◆ **Dataset content**:
+++

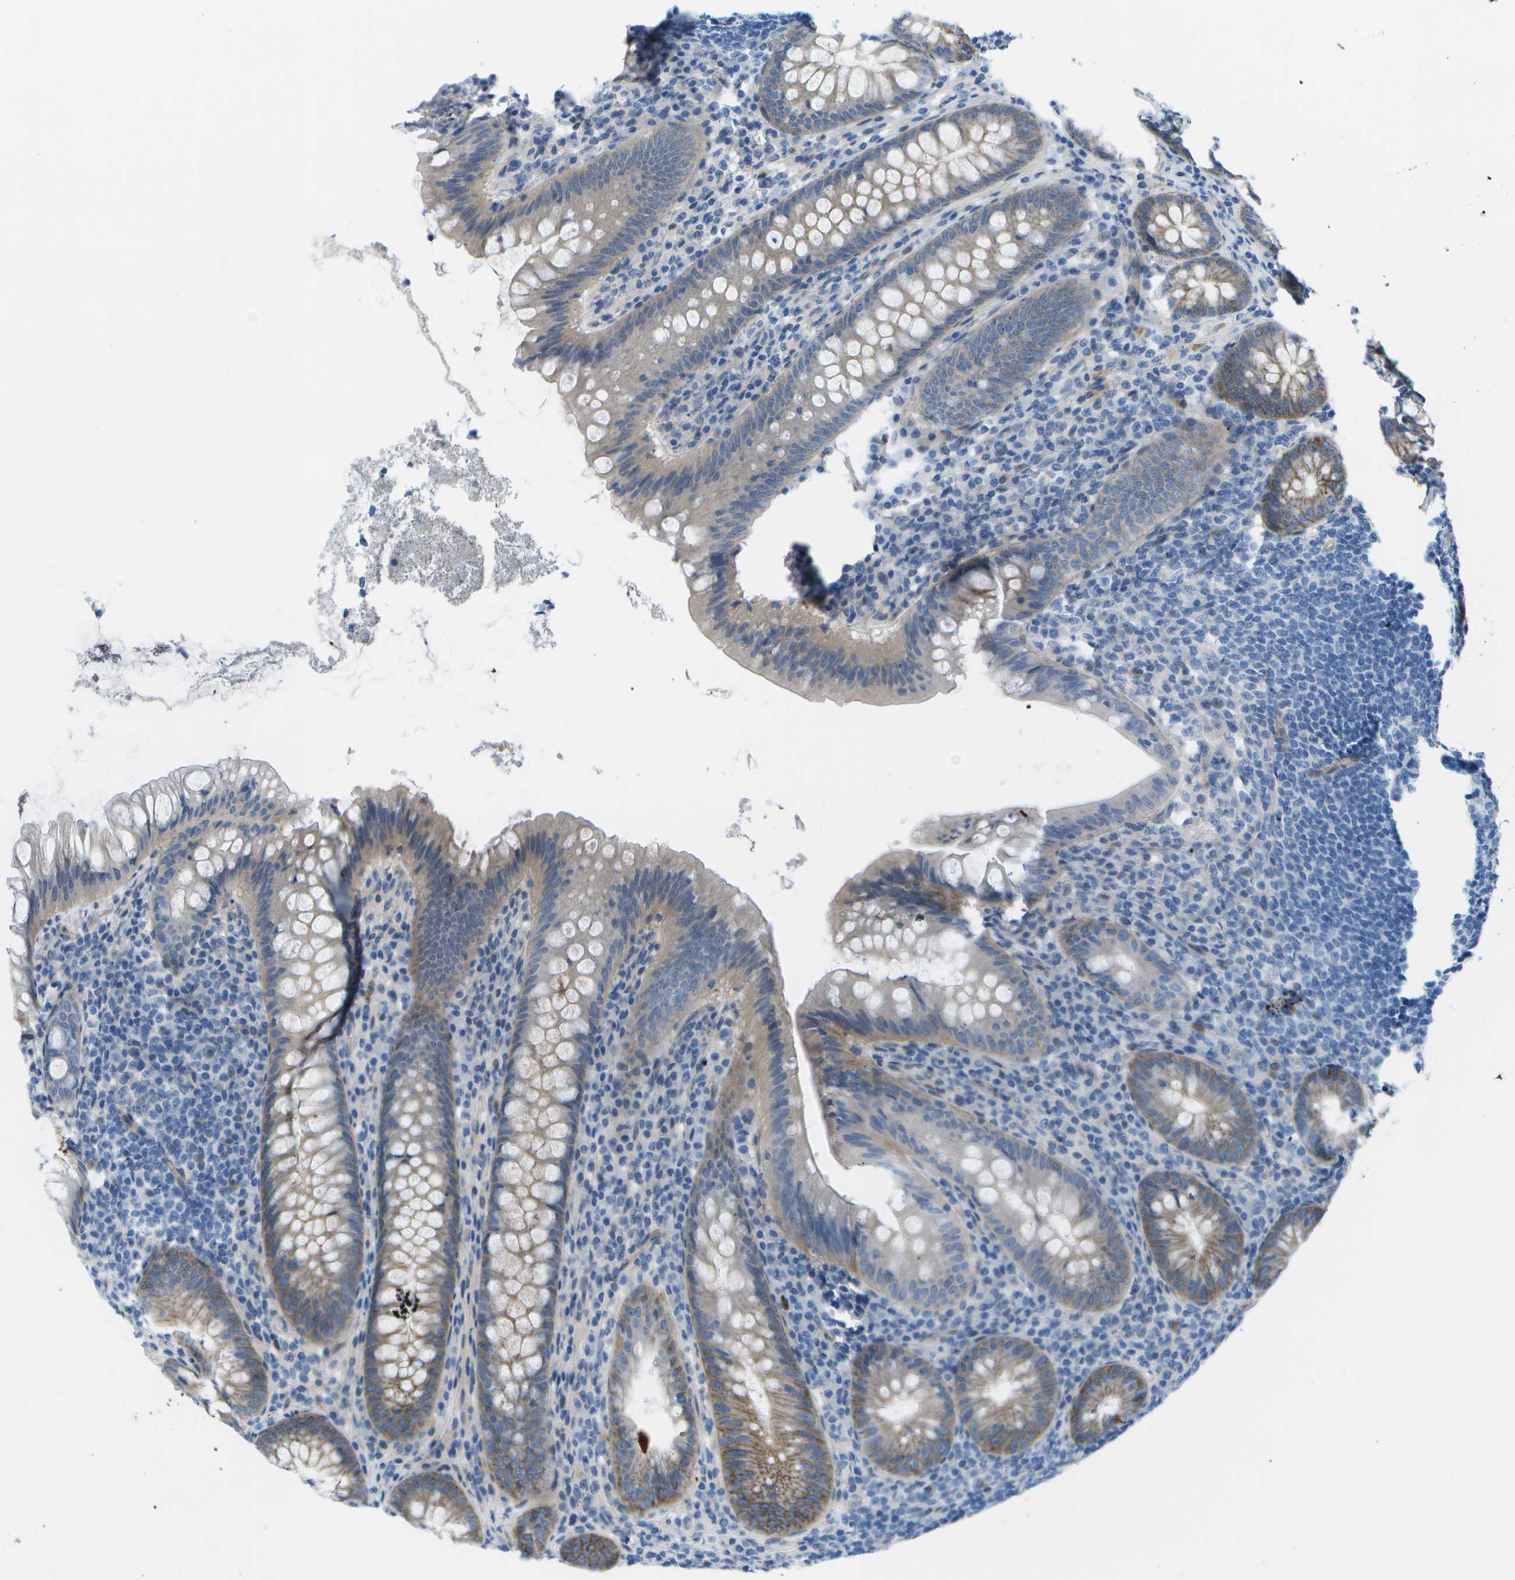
{"staining": {"intensity": "moderate", "quantity": ">75%", "location": "cytoplasmic/membranous"}, "tissue": "appendix", "cell_type": "Glandular cells", "image_type": "normal", "snomed": [{"axis": "morphology", "description": "Normal tissue, NOS"}, {"axis": "topography", "description": "Appendix"}], "caption": "This histopathology image shows IHC staining of benign appendix, with medium moderate cytoplasmic/membranous staining in about >75% of glandular cells.", "gene": "SORBS3", "patient": {"sex": "male", "age": 56}}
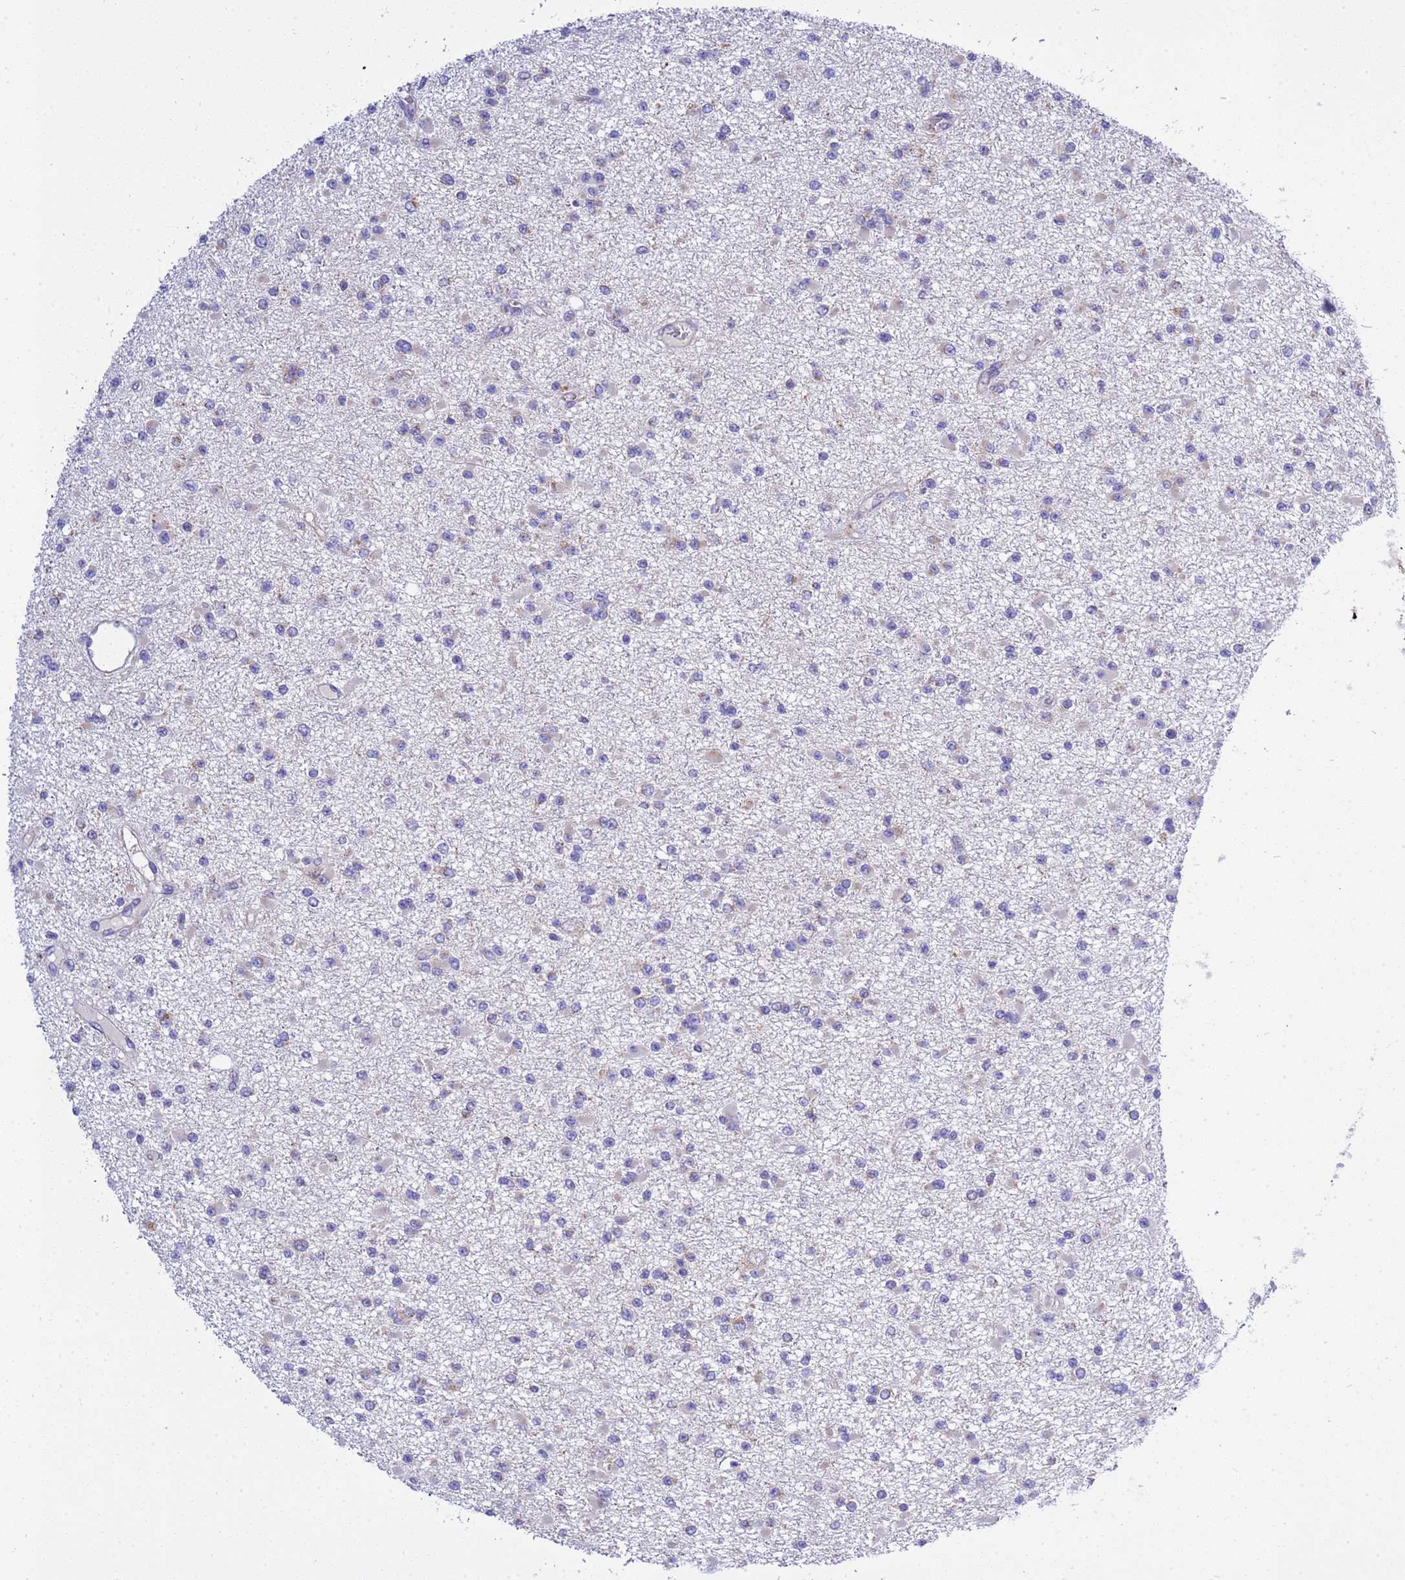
{"staining": {"intensity": "negative", "quantity": "none", "location": "none"}, "tissue": "glioma", "cell_type": "Tumor cells", "image_type": "cancer", "snomed": [{"axis": "morphology", "description": "Glioma, malignant, Low grade"}, {"axis": "topography", "description": "Brain"}], "caption": "A high-resolution image shows IHC staining of glioma, which shows no significant expression in tumor cells.", "gene": "ANAPC1", "patient": {"sex": "female", "age": 22}}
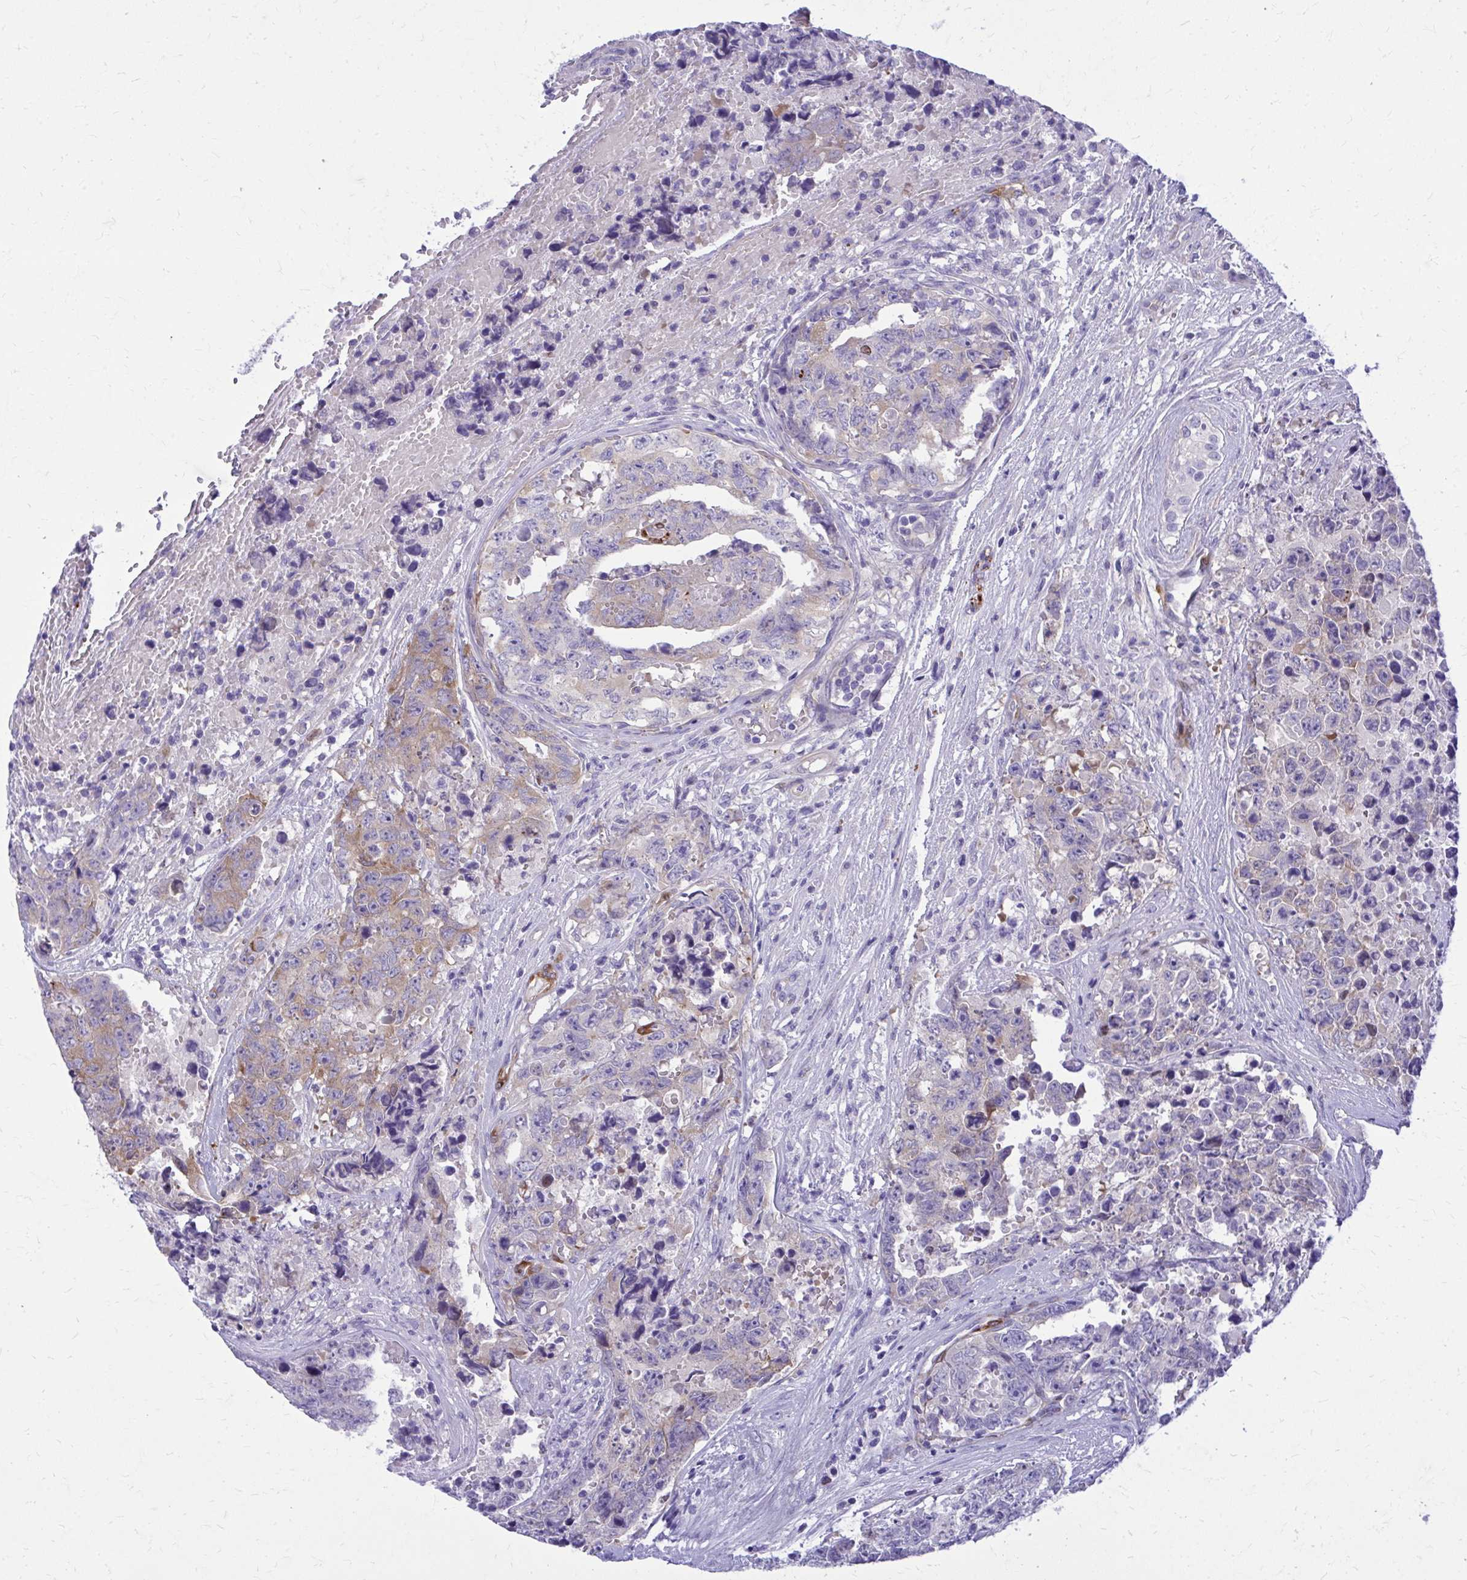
{"staining": {"intensity": "moderate", "quantity": "<25%", "location": "cytoplasmic/membranous"}, "tissue": "testis cancer", "cell_type": "Tumor cells", "image_type": "cancer", "snomed": [{"axis": "morphology", "description": "Normal tissue, NOS"}, {"axis": "morphology", "description": "Carcinoma, Embryonal, NOS"}, {"axis": "topography", "description": "Testis"}, {"axis": "topography", "description": "Epididymis"}], "caption": "DAB immunohistochemical staining of embryonal carcinoma (testis) displays moderate cytoplasmic/membranous protein staining in approximately <25% of tumor cells. (IHC, brightfield microscopy, high magnification).", "gene": "EPB41L1", "patient": {"sex": "male", "age": 25}}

+++

◆ **Work task**: From the listing, extract all text exactly as given and drop any picture.

◆ **Answer space**:
{"staining": {"intensity": "moderate", "quantity": ">75%", "location": "cytoplasmic/membranous"}, "tissue": "appendix", "cell_type": "Glandular cells", "image_type": "normal", "snomed": [{"axis": "morphology", "description": "Normal tissue, NOS"}, {"axis": "topography", "description": "Appendix"}], "caption": "This histopathology image shows IHC staining of benign appendix, with medium moderate cytoplasmic/membranous staining in about >75% of glandular cells.", "gene": "SORBS3", "patient": {"sex": "male", "age": 56}}
{"staining": {"intensity": "negative", "quantity": "none", "location": "none"}, "tissue": "glioma", "cell_type": "Tumor cells", "image_type": "cancer", "snomed": [{"axis": "morphology", "description": "Glioma, malignant, Low grade"}, {"axis": "topography", "description": "Brain"}], "caption": "A high-resolution image shows IHC staining of glioma, which shows no significant expression in tumor cells.", "gene": "ANAPC1", "patient": {"sex": "female", "age": 22}}
{"staining": {"intensity": "moderate", "quantity": "<25%", "location": "cytoplasmic/membranous"}, "tissue": "testis cancer", "cell_type": "Tumor cells", "image_type": "cancer", "snomed": [{"axis": "morphology", "description": "Normal tissue, NOS"}, {"axis": "morphology", "description": "Carcinoma, Embryonal, NOS"}, {"axis": "topography", "description": "Testis"}, {"axis": "topography", "description": "Epididymis"}], "caption": "DAB immunohistochemical staining of embryonal carcinoma (testis) displays moderate cytoplasmic/membranous protein staining in approximately <25% of tumor cells. (IHC, brightfield microscopy, high magnification).", "gene": "EPB41L1", "patient": {"sex": "male", "age": 25}}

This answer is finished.